A pro-government columnist accuses the Coca-Cola company of popularizing homosexuality with the aid of advertisements displaying gay people. A left-wing commentator finds such accusations absurd and accuses the government and its intellectual hinterland of homophobia.
Background information: the Coca-Cola company has placed ads in Budapest metro stations with hugging same-sex couples. The company said the posters are intended to support the motto of the Budapest Sziget Festival (‘Love Revolution’). The Coca-Cola company also explained that it supports gay marriage and the equality of homosexuals. Some government politicians protested against the ads, while left-wing and liberal MPs endorsed the message on the billboards.
In Pesti Srácok, Botond Bálint accuses the Coca-Cola company of popularizing homosexuality rather than the toleration of gays. In the pro-government commentator’s interpretation, the company wants to suggest that homosexuals live a happier and free-er life than heterosexuals. Bálint claims that the ads, therefore, violate Hungarian laws as their primary targets are teenagers. In a passing remark, Bálint suggests that some unnamed groups want to use the Coca-Cola brand to popularize their ideas.

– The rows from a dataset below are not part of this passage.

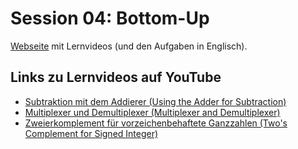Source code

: # Session 04: Bottom-Up

[Webseite](https://www.mathematik.uni-ulm.de/numerik/hpc/ss25/hpc0/session04/page01.html#session04) mit Lernvideos (und den Aufgaben in Englisch).

## Links zu Lernvideos auf YouTube

- [Subtraktion mit dem Addierer (Using the Adder for Subtraction)](https://youtu.be/wJkuQ-SxHek)
- [Multiplexer und Demultiplexer (Multiplexer and Demultiplexer)](https://youtu.be/Nqjllb--TU8)
- [Zweierkomplement für vorzeichenbehaftete Ganzzahlen (Two's Complement for Signed Integer)](https://youtu.be/UZjZDI-lk4w)

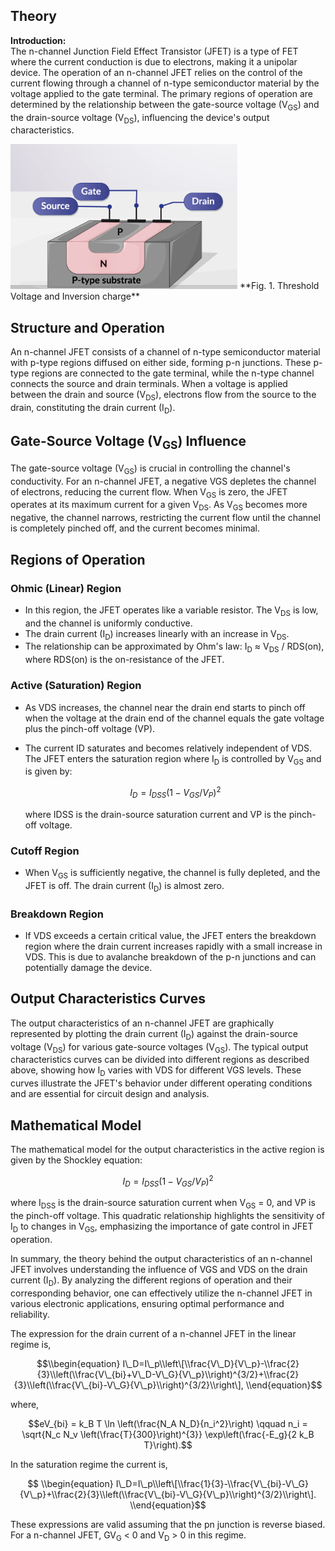 ## Theory
**Introduction:**  
The n-channel Junction Field Effect Transistor (JFET) is a type of FET where the current conduction is due to electrons, making it a unipolar device. The operation of an n-channel JFET relies on the control of the current flowing through a channel of n-type semiconductor material by the voltage applied to the gate terminal. The primary regions of operation are determined by the relationship between the gate-source voltage (V<sub>GS</sub>) and the drain-source voltage (V<sub>DS</sub>), influencing the device's output characteristics.

<img src="images/FET.png"  />
**Fig. 1. Threshold Voltage and Inversion charge**


Structure and Operation
-----------------------

An n-channel JFET consists of a channel of n-type semiconductor material with p-type regions diffused on either side, forming p-n junctions. These p-type regions are connected to the gate terminal, while the n-type channel connects the source and drain terminals. When a voltage is applied between the drain and source (V<sub>DS</sub>), electrons flow from the source to the drain, constituting the drain current (I<sub>D</sub>).

Gate-Source Voltage (V<sub>GS</sub>) Influence
-----------------------------------

The gate-source voltage (V<sub>GS</sub>) is crucial in controlling the channel's conductivity. For an n-channel JFET, a negative VGS depletes the channel of electrons, reducing the current flow. When V<sub>GS</sub> is zero, the JFET operates at its maximum current for a given V<sub>DS</sub>. As V<sub>GS</sub> becomes more negative, the channel narrows, restricting the current flow until the channel is completely pinched off, and the current becomes minimal.

Regions of Operation
--------------------

### Ohmic (Linear) Region

*   In this region, the JFET operates like a variable resistor. The V<sub>DS</sub> is low, and the channel is uniformly conductive.
*   The drain current (I<sub>D</sub>) increases linearly with an increase in V<sub>DS</sub>.
*   The relationship can be approximated by Ohm's law: I<sub>D</sub> ≈ V<sub>DS</sub> / RDS(on), where RDS(on) is the on-resistance of the JFET.

### Active (Saturation) Region

*   As VDS increases, the channel near the drain end starts to pinch off when the voltage at the drain end of the channel equals the gate voltage plus the pinch-off voltage (VP).
*   The current ID saturates and becomes relatively independent of VDS. The JFET enters the saturation region where I<sub>D</sub> is controlled by V<sub>GS</sub> and is given by:
    
    $$I_D = I_{DSS} (1 - V_{GS} / V_P)^2$$
    
    where IDSS is the drain-source saturation current and VP is the pinch-off voltage.
    

### Cutoff Region

*   When V<sub>GS</sub> is sufficiently negative, the channel is fully depleted, and the JFET is off. The drain current (I<sub>D</sub>) is almost zero.

### Breakdown Region

*   If VDS exceeds a certain critical value, the JFET enters the breakdown region where the drain current increases rapidly with a small increase in VDS. This is due to avalanche breakdown of the p-n junctions and can potentially damage the device.

Output Characteristics Curves
-----------------------------

The output characteristics of an n-channel JFET are graphically represented by plotting the drain current (I<sub>D</sub>) against the drain-source voltage (V<sub>DS</sub>) for various gate-source voltages (V<sub>GS</sub>). The typical output characteristics curves can be divided into different regions as described above, showing how I<sub>D</sub> varies with VDS for different VGS levels. These curves illustrate the JFET's behavior under different operating conditions and are essential for circuit design and analysis.

Mathematical Model
------------------

The mathematical model for the output characteristics in the active region is given by the Shockley equation:

$$I_D = I_{DSS} (1 - V_{GS} / V_P)^2$$

where I<sub>DSS</sub> is the drain-source saturation current when V<sub>GS</sub> = 0, and VP is the pinch-off voltage. This quadratic relationship highlights the sensitivity of I<sub>D</sub> to changes in V<sub>GS</sub>, emphasizing the importance of gate control in JFET operation.

In summary, the theory behind the output characteristics of an n-channel JFET involves understanding the influence of VGS and VDS on the drain current (I<sub>D</sub>). By analyzing the different regions of operation and their corresponding behavior, one can effectively utilize the n-channel JFET in various electronic applications, ensuring optimal performance and reliability.

The expression for the drain current of a n-channel JFET in the linear regime is,

$$\\begin{equation} I\_D=I\_p\\left\[\\frac{V\_D}{V\_p}-\\frac{2}{3}\\left(\\frac{V\_{bi}+V\_D-V\_G}{V\_p}\\right)^{3/2}+\\frac{2}{3}\\left(\\frac{V\_{bi}-V\_G}{V\_p}\\right)^{3/2}\\right\], \\end{equation}$$

where,

$$eV_{bi} = k_B T \ln \left(\frac{N_A N_D}{n_i^2}\right) \qquad n_i = \sqrt{N_c N_v \left(\frac{T}{300}\right)^{3}} \exp\left(\frac{-E_g}{2 k_B T}\right).$$


In the saturation regime the current is,

$$ \\begin{equation} I\_D=I\_p\\left\[\\frac{1}{3}-\\frac{V\_{bi}-V\_G}{V\_p}+\\frac{2}{3}\\left(\\frac{V\_{bi}-V\_G}{V\_p}\\right)^{3/2}\\right\]. \\end{equation}$$

These expressions are valid assuming that the pn junction is reverse biased. For a n-channel JFET, GV<sub>G</sub> < 0 and V<sub>D</sub> > 0 in this regime.

   <script id="MathJax-script" async src="https://cdn.jsdelivr.net/npm/mathjax@3.2.2/es5/tex-mml-chtml.js"></script>    
 
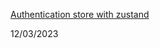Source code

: [Authentication store with zustand](https://doichevkostia.dev/blog/authentication-store-with-zustand/)

12/03/2023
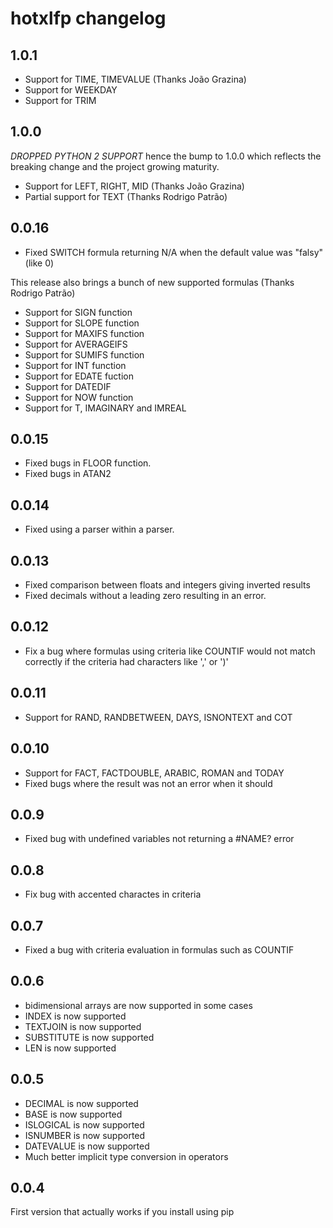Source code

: # hotxlfp changelog

## 1.0.1

* Support for TIME, TIMEVALUE (Thanks João Grazina)
* Support for WEEKDAY
* Support for TRIM

## 1.0.0

*DROPPED PYTHON 2 SUPPORT* hence the bump to 1.0.0 which reflects the breaking change and the project growing maturity.

* Support for LEFT, RIGHT, MID (Thanks João Grazina)
* Partial support for TEXT (Thanks Rodrigo Patrão)

## 0.0.16

* Fixed SWITCH formula returning N/A when the default value was "falsy" (like 0)

This release also brings a bunch of new supported formulas (Thanks Rodrigo Patrão)

* Support for SIGN function
* Support for SLOPE function
* Support for MAXIFS function
* Support for AVERAGEIFS
* Support for SUMIFS function
* Support for INT function
* Support for EDATE fuction
* Support for DATEDIF
* Support for NOW function
* Support for T, IMAGINARY and IMREAL

## 0.0.15

* Fixed bugs in FLOOR function.
* Fixed bugs in ATAN2

## 0.0.14

* Fixed using a parser within a parser.

## 0.0.13

* Fixed comparison between floats and integers giving inverted results
* Fixed decimals without a leading zero resulting in an error.

## 0.0.12

* Fix a bug where formulas using criteria like COUNTIF would not match correctly if the criteria had characters like ',' or ')'

## 0.0.11

* Support for RAND, RANDBETWEEN, DAYS, ISNONTEXT and COT

## 0.0.10

* Support for FACT, FACTDOUBLE, ARABIC, ROMAN and TODAY
* Fixed bugs where the result was not an error when it should 

## 0.0.9

* Fixed bug with undefined variables not returning a #NAME? error

## 0.0.8

* Fix bug with accented charactes in criteria

## 0.0.7

* Fixed a bug with criteria evaluation in formulas such as COUNTIF

## 0.0.6

* bidimensional arrays are now supported in some cases
* INDEX is now supported
* TEXTJOIN is now supported
* SUBSTITUTE is now supported
* LEN is now supported

## 0.0.5

* DECIMAL is now supported
* BASE is now supported
* ISLOGICAL is now supported
* ISNUMBER is now supported
* DATEVALUE is now supported
* Much better implicit type conversion in operators

## 0.0.4

First version that actually works if you install using pip
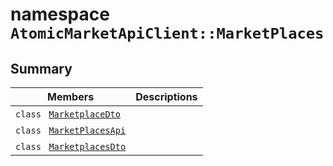 # namespace `AtomicMarketApiClient::MarketPlaces` 

## Summary

 Members                                | Descriptions                                
----------------------------------------|---------------------------------------------
`class ` [`MarketplaceDto`](.github/workflows/documentation/md/AtomicMarketApiClient--MarketPlaces--MarketplaceDto.md#class_atomic_market_api_client_1_1_market_places_1_1_marketplace_dto) | 
`class ` [`MarketPlacesApi`](.github/workflows/documentation/md/AtomicMarketApiClient--MarketPlaces--MarketPlacesApi.md#class_atomic_market_api_client_1_1_market_places_1_1_market_places_api) | 
`class ` [`MarketplacesDto`](.github/workflows/documentation/md/AtomicMarketApiClient--MarketPlaces--MarketplacesDto.md#class_atomic_market_api_client_1_1_market_places_1_1_marketplaces_dto) |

168 Óra’s Zoltán Lakner, on the other hand, suspects that the uproar over what he sees as modest and moderate ads is intended to help strengthen the government’s homophobic messages. The left-wing political analyst, who came out as gay a couple of years ago, finds it absurd to suggest that the posters depicting homosexuals will make young people gay. Lakner claims that those who want to contain pro-gay public messages want to limit the right to a free life.